Sleep study (polysomnogram) is the gold standard but only worth it if you suspect sleep apnea or another sleep disorder. Ask for a referral if you snore, your partner notices breathing pauses, you wake up unrefreshed despite adequate time in bed, or your morning energy is wildly out of proportion to your sleep duration.
A home sleep apnea test (HSAT) is a cheaper, easier alternative for screening. Most major insurers cover it.
What works
The interventions with the strongest evidence are the boring ones.
Foundation (do these first, they matter most)
- Consistent sleep and wake times. Same times every day, including weekends. Within 30 minutes is the target.
- Cool, dark, quiet room. 65-68°F. Blackout curtains. White noise or silence.
- No alcohol within 3 hours of bed. Alcohol is the single most disruptive substance to sleep architecture. It reduces REM, fragments deep sleep, and causes early-morning awakenings.
- No caffeine after noon. Caffeine has a half-life of 5-6 hours. The effect is dose-dependent and individual but the rule holds for almost everyone.
- Morning sunlight within 30 minutes of waking. Natural light to the eyes anchors the circadian clock and improves nighttime melatonin release.
If you do not have these in place, no other sleep intervention will move the needle meaningfully.
Second tier (after the foundation)
- No screens for 30-60 minutes before bed. Effect is partly the blue light, mostly the cognitive arousal.
- Last meal 3+ hours before bed. Late meals raise core body temperature and disrupt deep sleep.
- Cool shower or bath 1-2 hours before bed. Helps with sleep onset via the body-temperature drop afterward.
- Mouth taping for men who breathe through their mouth at night. Some evidence for improved sleep quality and reduced snoring.
Supplements with evidence
Modest effect sizes. Not a substitute for fixing the foundation.
- Magnesium glycinate (300-400 mg before bed). Improves subjective sleep quality in some studies, especially in magnesium-deficient men.

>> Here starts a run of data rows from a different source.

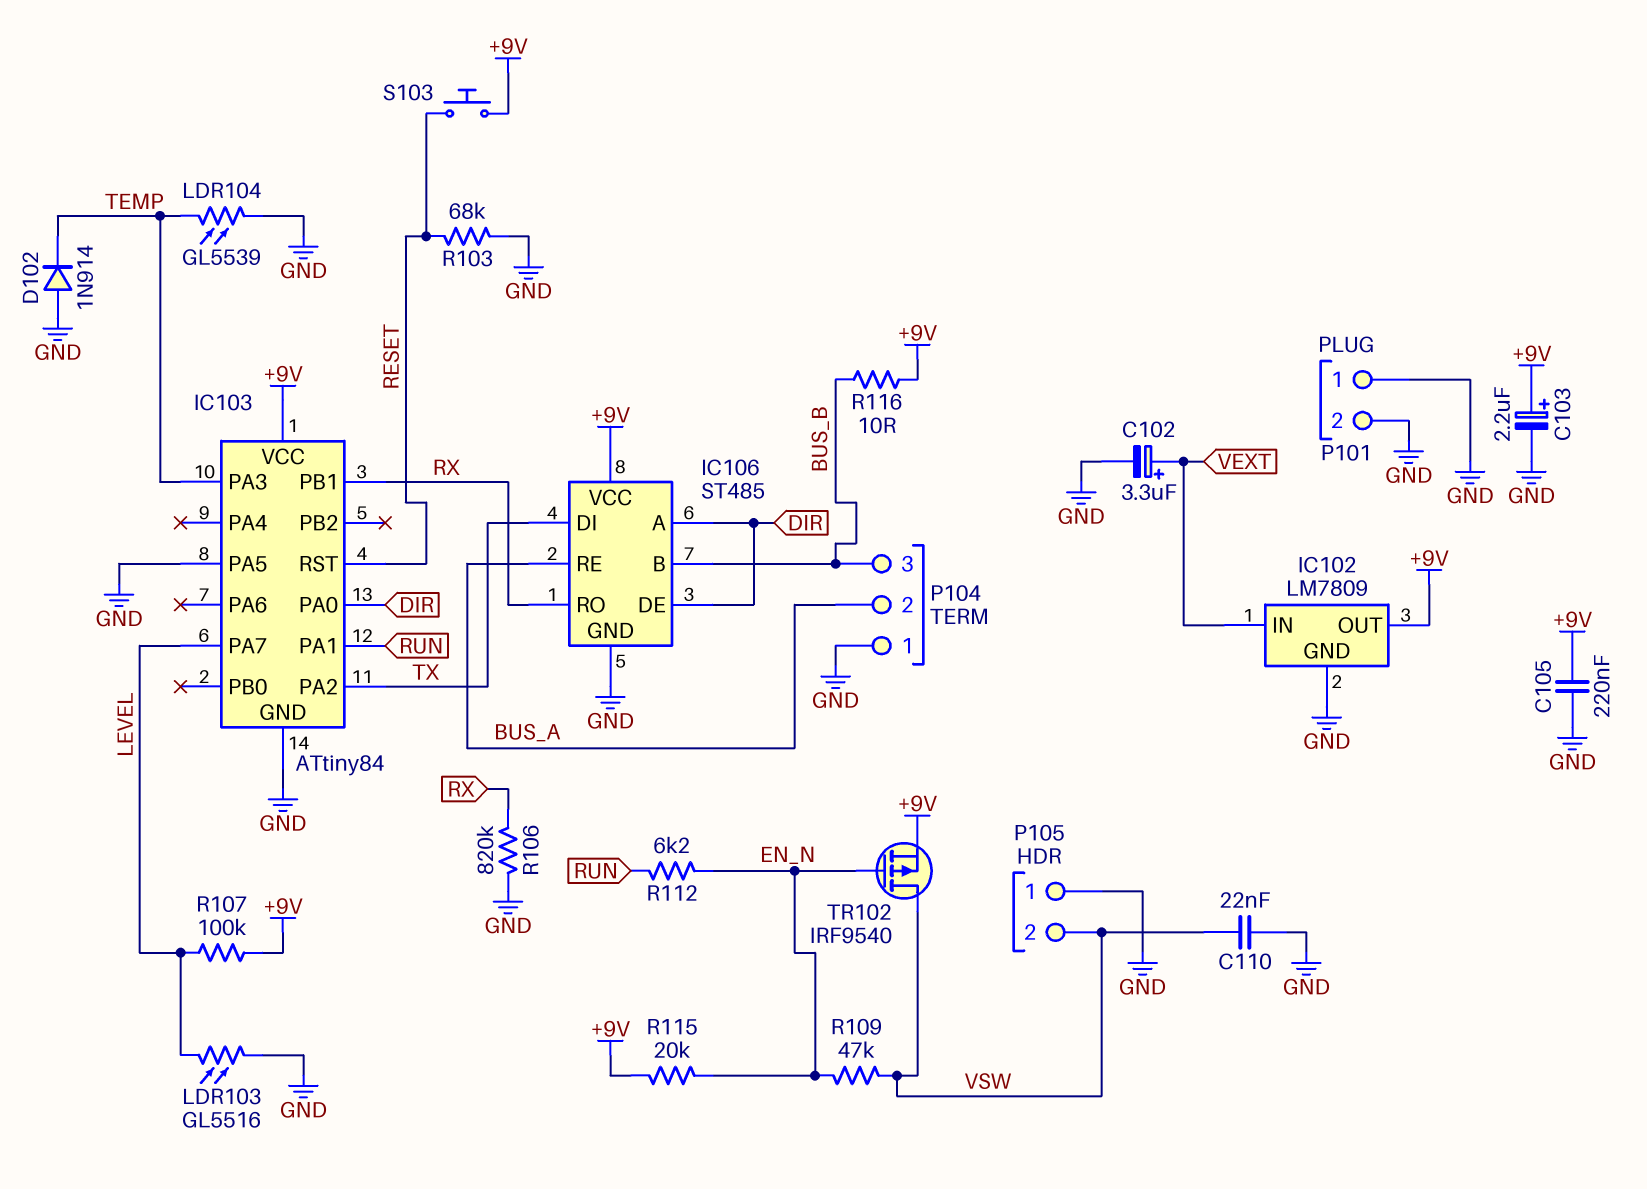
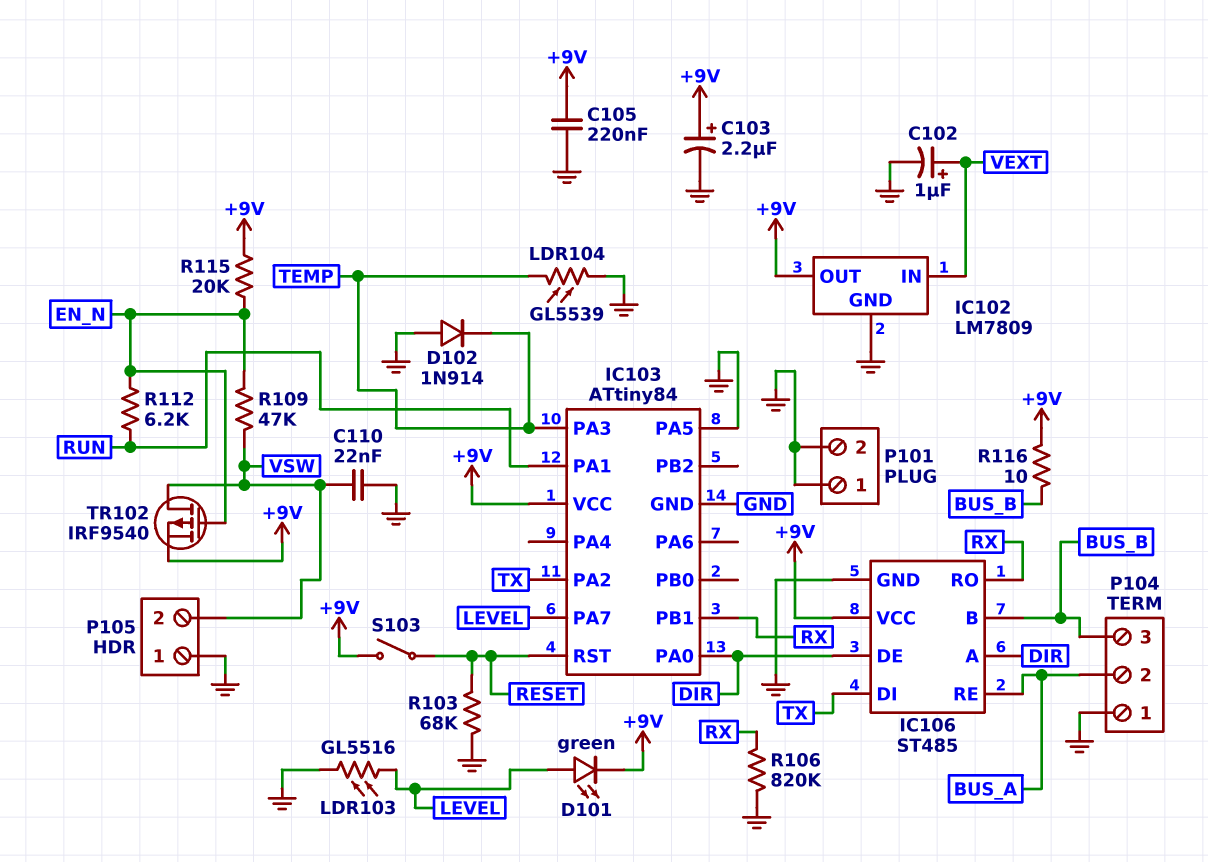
C102: 3.3uF (plus VEXT, minus GND) -> 1uF (plus VEXT, minus GND)
D101: none -> LED green (A LEVEL, K +9V)
R107: 100k (+9V, LEVEL) -> none
S103: button (+9V, RESET) -> switch (+9V, RESET)

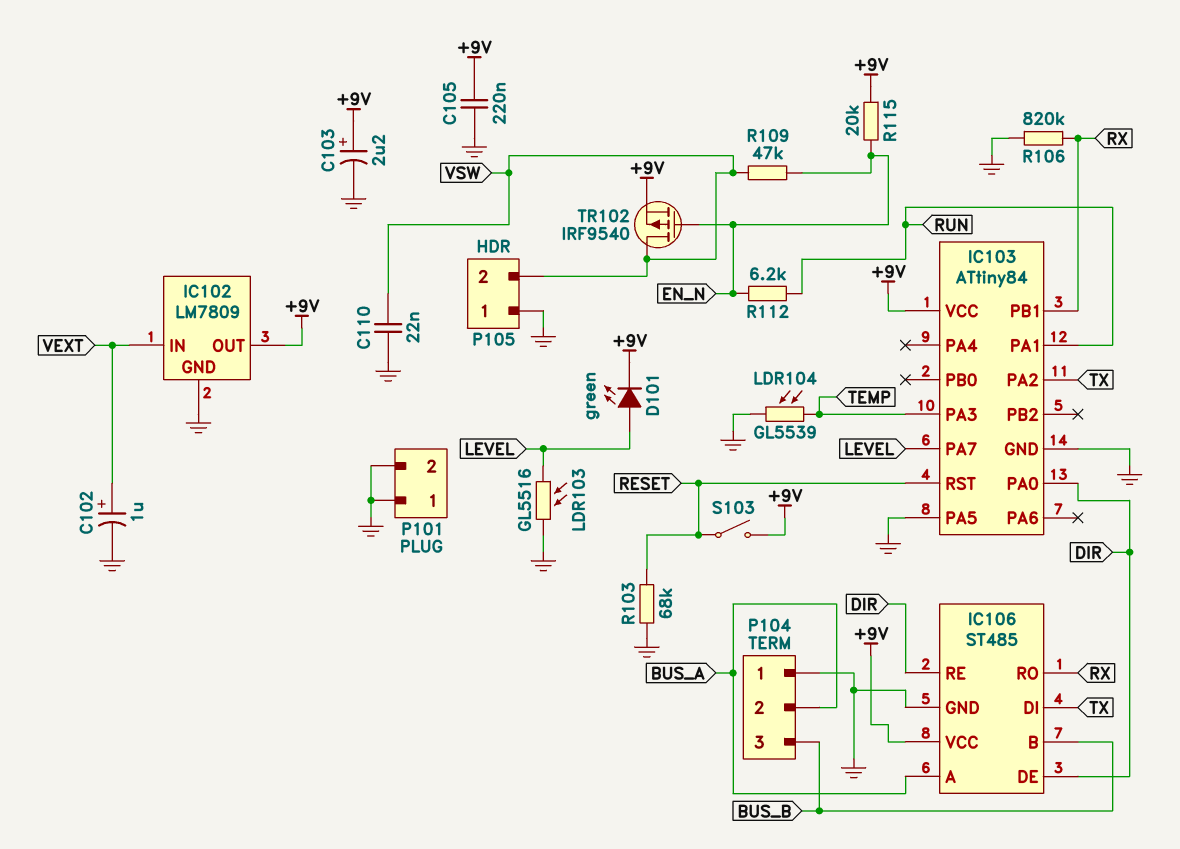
D102: diode 1N914 (A GND, K TEMP) -> none
IC106 pin A: DIR -> BUS_A
IC106 pin RE: BUS_A -> DIR
R116: 10 (+9V, BUS_B) -> none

- Glycine (3 g before bed). Modest evidence for sleep onset and quality.
- L-theanine (200-400 mg in the evening). Anxiolytic, helps some men wind down.
- Apigenin (50 mg before bed). Some men report deeper sleep. Evidence is thin.
Supplements to avoid
- Melatonin in high doses. The OTC standard dose (3-10 mg) is 10-100 times higher than physiological. Use 0.3-0.5 mg if you use it at all, and use it for circadian shifting (jet lag, shift work transitions), not as a nightly sedative.

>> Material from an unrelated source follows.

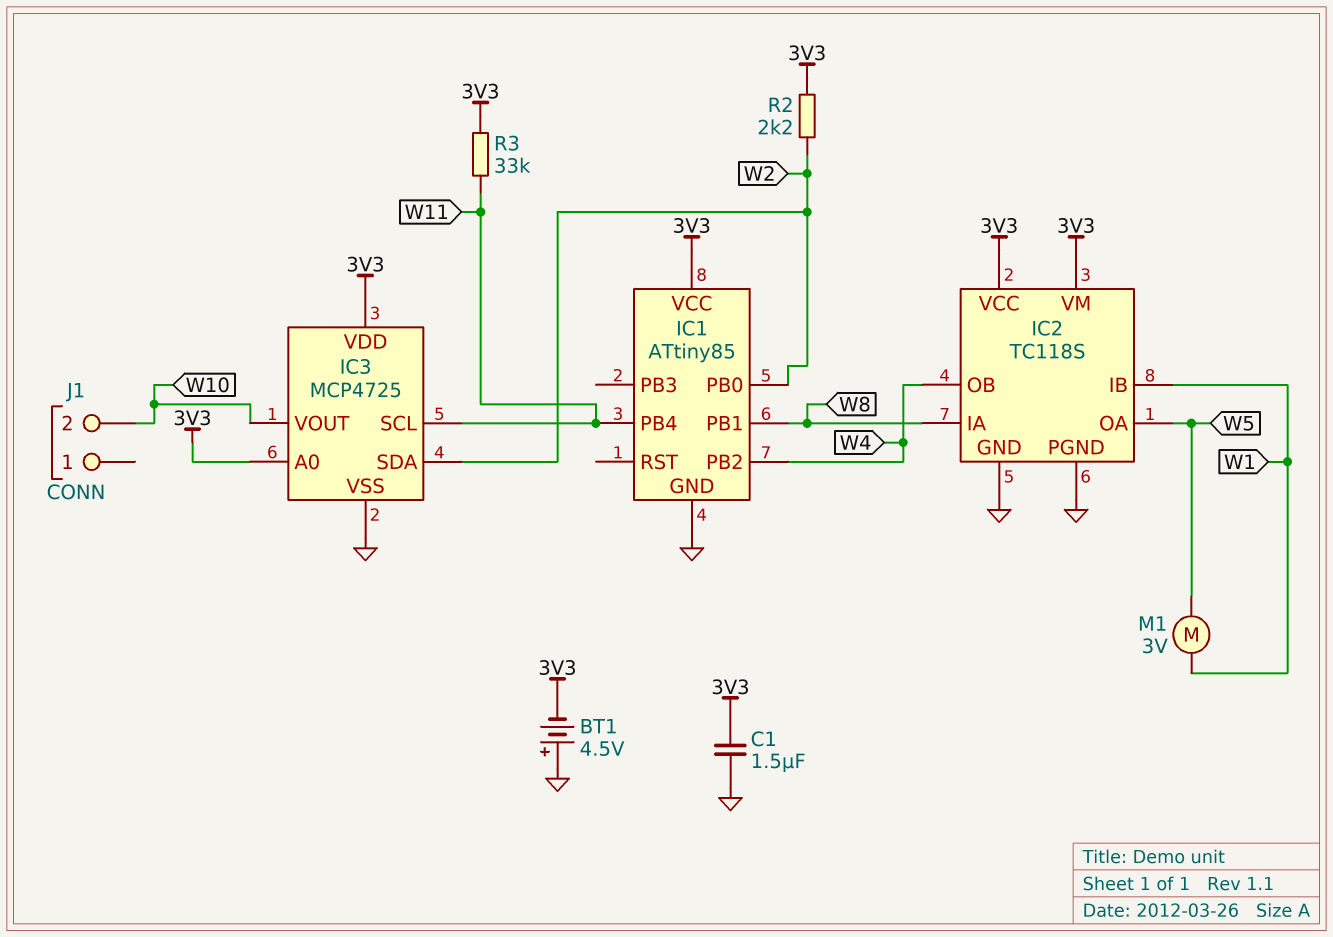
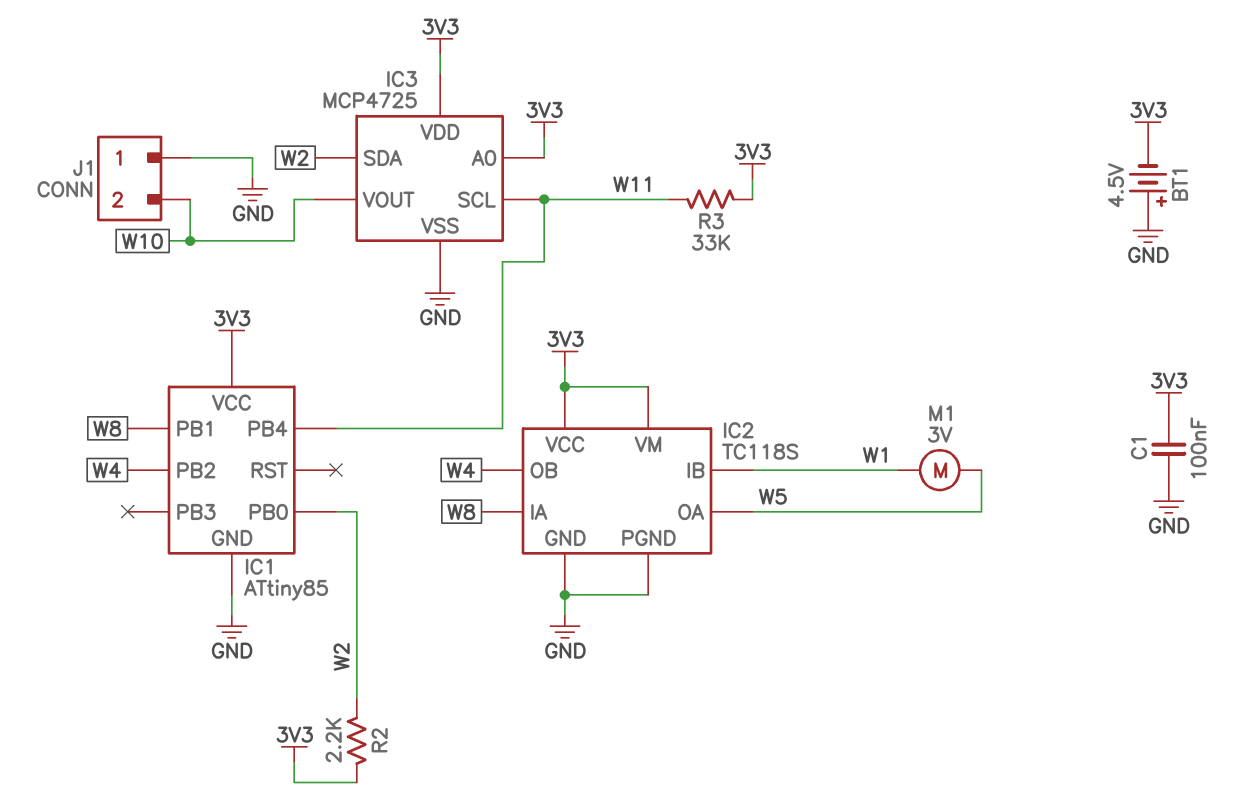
C1: 1.5uF (3V3, GND) -> 100nF (3V3, GND)
J1 pin 1: none -> GND

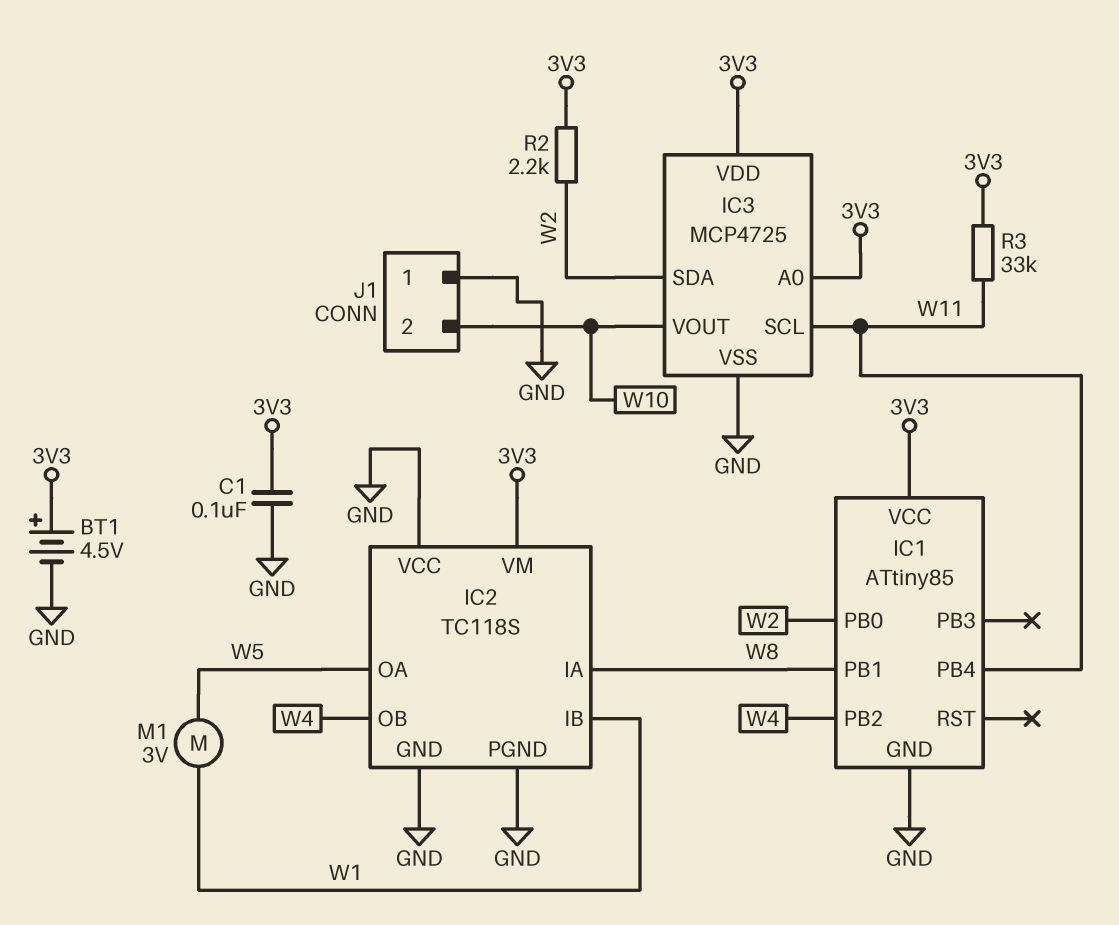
BT1: 4.5V (plus GND, minus 3V3) -> 4.5V (plus 3V3, minus GND)
IC2 pin VCC: 3V3 -> GND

- Anything marketed as “sleep stack” with proprietary blends. Usually heavy on melatonin and filler.
- Z-drugs (Ambien, Lunesta, etc.) chronically. Useful occasionally, problematic as a nightly habit.
Sleep apnea (the underdiagnosed problem)
A meaningful fraction of men with low testosterone, fatigue, and “feeling off” have undiagnosed sleep apnea. The common signs:
- Snoring (especially loud, with pauses)
- Witnessed apneas (ask your partner)
- Morning headaches
- Daytime sleepiness despite adequate time in bed
- Waking up unrefreshed
- Frequent nighttime urination
- High blood pressure
Risk factors: overweight, large neck circumference, male, over 40, family history.
If any of this describes you, get a sleep study. The treatment (usually CPAP) is one of the highest-leverage interventions in men’s health and the diagnosis is missed routinely.
Sources and further reading
- Leproult R, Van Cauter E. “Effect of 1 Week of Sleep Restriction on Testosterone Levels in Young Healthy Men.” JAMA. 2011.
- Walker M. “Why We Sleep.” (Popular but useful overview, with caveats about some specific claims.)
- AASM clinical practice guidelines for sleep apnea diagnosis and treatment.